Skip to contents

The goal of this function is to train a model that predicts RT_ADJ (retention time measured on a new, adjusted column) from RT (retention time measured on the original column) and to attach this adjustment model to an existing FastRet model.

Usage

adjust_frm(
  frm,
  new_data,
  predictors = 1:6,
  nfolds = 5,
  verbose = 1,
  seed = NULL,
  do_cv = TRUE,
  adj_type = "lm",
  add_cds = NULL
)

Arguments

frm

An object of class frm as returned by train_frm().

new_data

Data frame with required columns "RT", "NAME", "SMILES"; optional "INCHIKEY". "RT" must be the retention time measured on the adjusted column. Each row must match at least one row in frm$df. The exact matching behavior is described in 'Details'.

predictors

Numeric vector specifying which transformations to include in the model. Available options are: 1=RT, 2=RT^2, 3=RT^3, 4=log(RT), 5=exp(RT), 6=sqrt(RT). Note that predictor 1 (RT) is always included, even if not specified explicitly.

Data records

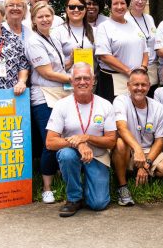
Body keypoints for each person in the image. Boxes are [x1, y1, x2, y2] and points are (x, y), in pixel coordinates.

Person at [46, 63, 117, 216]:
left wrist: (87, 137)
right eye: (78, 78)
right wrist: (79, 144)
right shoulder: (61, 105)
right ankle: (74, 198)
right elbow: (50, 142)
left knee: (98, 204)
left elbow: (111, 141)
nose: (82, 82)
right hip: (72, 154)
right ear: (71, 81)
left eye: (86, 78)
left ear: (93, 80)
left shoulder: (105, 105)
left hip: (97, 156)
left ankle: (88, 187)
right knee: (66, 155)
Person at [26, 2, 71, 204]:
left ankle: (61, 177)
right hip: (43, 96)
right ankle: (46, 188)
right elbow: (46, 72)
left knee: (62, 136)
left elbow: (58, 67)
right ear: (34, 20)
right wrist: (74, 79)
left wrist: (73, 62)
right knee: (50, 141)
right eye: (40, 17)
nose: (45, 19)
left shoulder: (52, 37)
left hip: (59, 93)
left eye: (48, 16)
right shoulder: (33, 41)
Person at [112, 68, 163, 206]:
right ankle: (122, 186)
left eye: (143, 85)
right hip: (129, 149)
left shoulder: (157, 107)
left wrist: (146, 164)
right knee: (120, 143)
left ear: (149, 86)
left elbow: (160, 140)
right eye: (136, 84)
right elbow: (121, 128)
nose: (139, 88)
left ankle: (141, 173)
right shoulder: (120, 101)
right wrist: (137, 149)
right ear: (128, 86)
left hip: (148, 151)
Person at [94, 0, 149, 102]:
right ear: (109, 6)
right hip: (113, 81)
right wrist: (129, 72)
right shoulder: (104, 27)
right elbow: (104, 56)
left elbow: (145, 50)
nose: (119, 7)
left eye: (122, 3)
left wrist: (143, 68)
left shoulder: (134, 25)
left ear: (127, 4)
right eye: (115, 4)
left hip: (136, 80)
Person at [127, 0, 159, 90]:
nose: (140, 1)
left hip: (152, 68)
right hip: (136, 69)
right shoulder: (125, 19)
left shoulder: (149, 18)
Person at [52, 0, 95, 67]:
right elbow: (54, 66)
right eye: (72, 7)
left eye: (80, 7)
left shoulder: (95, 31)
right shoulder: (57, 32)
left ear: (85, 10)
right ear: (66, 9)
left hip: (90, 74)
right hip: (66, 74)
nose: (76, 10)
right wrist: (70, 62)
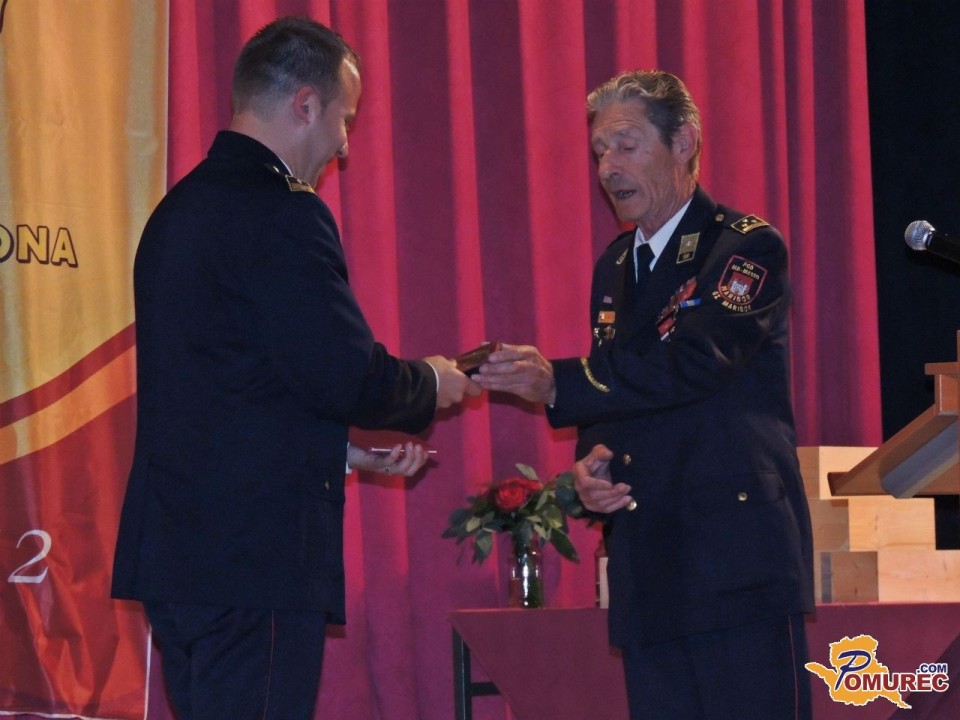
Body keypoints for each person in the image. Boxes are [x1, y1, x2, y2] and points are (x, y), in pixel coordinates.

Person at [111, 17, 479, 720]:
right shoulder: (284, 213)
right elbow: (344, 375)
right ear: (306, 105)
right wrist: (433, 382)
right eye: (345, 119)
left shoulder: (176, 211)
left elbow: (227, 390)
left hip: (180, 554)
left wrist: (337, 452)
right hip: (256, 561)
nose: (345, 144)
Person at [474, 69, 814, 719]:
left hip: (733, 558)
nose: (608, 167)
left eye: (626, 146)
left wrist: (559, 381)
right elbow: (617, 385)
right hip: (650, 561)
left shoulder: (742, 246)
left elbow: (695, 364)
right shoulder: (614, 264)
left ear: (684, 142)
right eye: (600, 151)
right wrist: (592, 463)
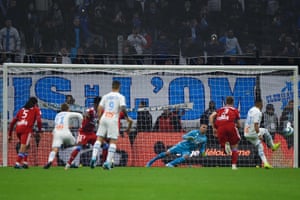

**EXERCISES:**
1. Answer the following from the adjust_frm documentation:
(a) What does RT_ADJ stand for?
(b) What is the default value of the nfolds argument?
(c) Which columns must new_data contain?
2. Render this sentence from the adjust_frm documentation in French: "Note that predictor 1 (RT) is always included, even if not specified explicitly."
3. Carry on the adjust_frm documentation from the point at which it stops.
The entries above are separate material and are not part of the adjust_frm documentation.

**OUTPUTS BY TASK:**
1.
(a) The retention time measured on a new, adjusted column.
(b) 5.
(c) "RT", "NAME" and "SMILES".

2. Notez que le prédicteur 1 (RT) est toujours inclus, même s'il n'est pas spécifié explicitement.

3.
nfolds

The number of folds for cross validation.

verbose

Show progress messages?

seed

An integer value to set the seed for random number generation to allow for reproducible results.

do_cv

A logical value indicating whether to perform cross-validation. If FALSE, the cv element in the returned adjustment object will be NULL.

adj_type

A string representing the adjustment model type. Either "lm", "lasso", "ridge", or "gbtree".

add_cds

A logical value indicating whether to add chemical descriptors as predictors to new data. Default is TRUE if adj_type is "lasso", "ridge" or "gbtree" and FALSE if adj_type is "lm".

Value

An object of class frm, as returned by train_frm(), but with an additional element adj containing the adjustment model. Components of adj are:

  • model: The fitted adjustment model. Class depends on adj_type and is one of lm, glmnet, or xgb.Booster.

  • df: The data frame used for training the adjustment model. Including columns "NAME", "SMILES", "RT", "RT_ADJ" and optionally "INCHIKEY", as well as any additional predictors specified via the predictors argument.

  • cv: A named list containing the cross validation results (see 'Details'), or NULL if do_cv = FALSE. When not NULL, elements are:

    • folds: A list of integer vectors specifying the samples in each fold.

    • models: A list of adjustment models trained on each fold.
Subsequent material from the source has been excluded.